# PROBLEM REQUIREMENTS
Only the pictures should be left out; repeat the rest of the data exactly.
-- EXERCISE DATA follows --
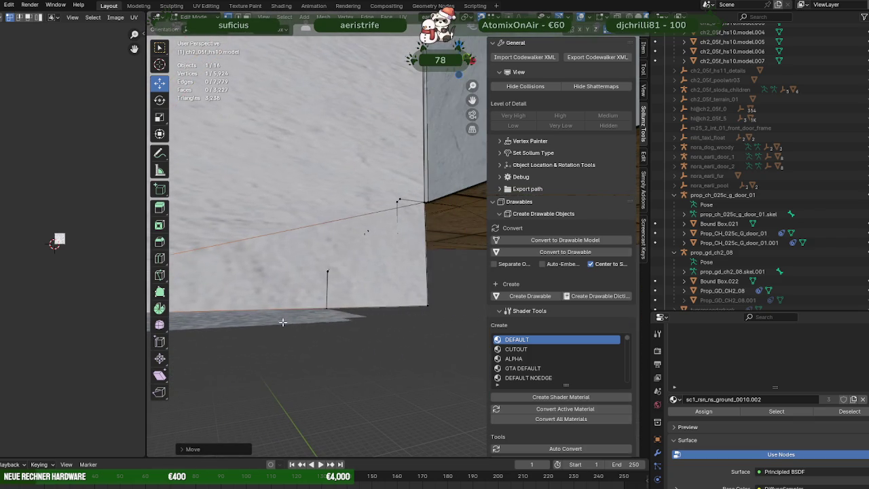
Step: Nudge the bottom-left corner vertex slightly along Y and return to Object Mode
left_click(421, 304)
left_click_drag(421, 304, 340, 322)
-- EXERCISE DATA concluded --
# TASK RESPONSE
Step: Nudge the bottom-left corner vertex slightly along Y and return to Object Mode
left_click(421, 304)
left_click_drag(421, 304, 340, 322)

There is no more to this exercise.